Toronto Hebrew Memorial Parks
- Abbreviation: THMP
- Formation: 1972; 54 years ago
- Founder: Sidney Freedman
- Type: Nonprofit organization
- Headquarters: Prosserman Jewish Community Centre
- Location: Toronto, Ontario, Canada;
- Region served: Greater Toronto Area
- Services: Cemetery and burial services
- Official language: English
- Affiliations: Pardes Chaim Cemetery; Pardes Shalom Cemetery;
- Website: thmp.ca

= Toronto Hebrew Memorial Parks =

Toronto Hebrew Memorial Parks operates two Jewish cemeteries in York Region, north of Toronto, Pardes Chaim Cemetery and Pardes Shalom Cemetery.

THMP is a not-for-profit, community-owned agency, based in Toronto at the Prosserman Jewish Community Centre. What became THMP was first conceived of by lawyer and Temple Sinai president Sidney Freedman in 1965 when he saw the need for a community-run cemetery. In 1970, he purchased the property that would become Pardes Shalom and began the process of rezoning the land for use as a cemetery. In 1972, he founded Toronto Hebrew Memorial Parks, gifting the land to the community.

THMP operates the two largest Jewish burial grounds in the Greater Toronto Area, Pardes Shalom and Pardes Chaim.
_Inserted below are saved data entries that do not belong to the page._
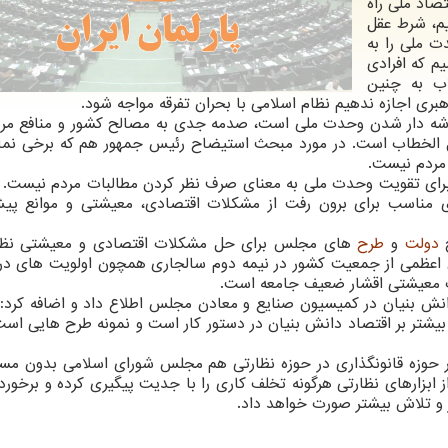
صاد ملی راه
یم، شرط عقل
 ملی را به
م که افرادی
اب به چنین
هبری اجازه ندهیم نظام اسلامی با بحران تفرقه مواجه شود.
خدشه دار شدن وحدت ملی است، صدمه جدی به مصالح کشور و منافع مرد
ل الخطاب است. در مورد مبحث استیضاح رئیس جمهور هم که برخی نما
مردم نیست.
برای تقویت وحدت ملی به معنای صرف نظر کردن مطالبات مردم نیست.
ای مناسب برای برون رفت از مشکلات اقتصادی، معیشتی و موانع پ
ح
دولت
و
طرح
های مجلس برای حل مشکلات اقتصادی و معیشتی نظی
یشت بخش اعظمی از جمعیت کشور در نیمه دوم سالجاری همچون اولویت های در
ت معیشتی اقشار ضعیف جامعه است.
نش بنیان در کمیسیون صنایع و معادن مجلس اطلاع داد و اضافه کرد: 
بیشتر بر اقتصاد دانش بنیان در دستور کار است و نمونه طرح هایی است
در حوزه قانونگذاری در حوزه نظارتی هم مجلس شورای اسلامی بدون مس
ابزارهای نظارتی هرگونه تخلف کاری را با جدیت پیگیری کرده و برخورد 
ار و تلاش بیشتر صورت خواهد داد.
Both cemeteries are divided into organizional sections designated for members of specific congregations and mutual aid societies. However THMP retains ownership and management of these sections. Both cemeteries also have large community sections open to Jewish individuals who are unaffiliated to a congregation or organization or who have not otherwise purchased plots in the organizational sections.

Unlike several older Jewish cemeteries in Toronto, THMP retains ownership and management of sections of Pardes Shalom and Pardes Chaim which are reserved for specific congregations or associations. This avoids the problem of cemetery sections becoming abandoned or derelict if the congregation or association they are assigned to becomes defunct or otherwise unable to maintain them.

THMP cemeteries do not permit cremated remains to be buried or scattered at its cemeteries as cremation is considered contrary to Jewish belief.

According to THMP's by-laws, an individual must be Jewish (by birth or conversion) to be buried in a THMP cemetery; exceptions are not made for non-Jewish partners in an interfaith marriage.

In 2018, Holy Blossom Temple and several other congregations opened Beit Olam cemetery at Glenview Memorial Gardens in Woodbridge, Ontario in order to accommodate burials for interfaith couples, cremated remains, and others who do not meet the strict eligibility requirements at THMP and other Jewish cemeteries in the region.

==Pardes Shalom Cemetery==

Pardes Shalom opened in 1977 and is a resting place for over 30,000 on an 89 acre site in Vaughan, Ontario, on Dufferin Street, north of Major Mackenzie Drive. Pardes Shalom has a memorial garden on its grounds in which individuals who are not buried in the cemetery or have no burial site are memorialized with plaques, trees and boulders.

==Pardes Chaim Cemetery==

Pardes Chaim opened in 2010 north of Toronto in Vaughan, Ontario, on Bathurst Street, north of Elgin Mills Road. The newer site will be able to accommodate between 70,000 and 90,000 burial plots over 200 acres (81 ha).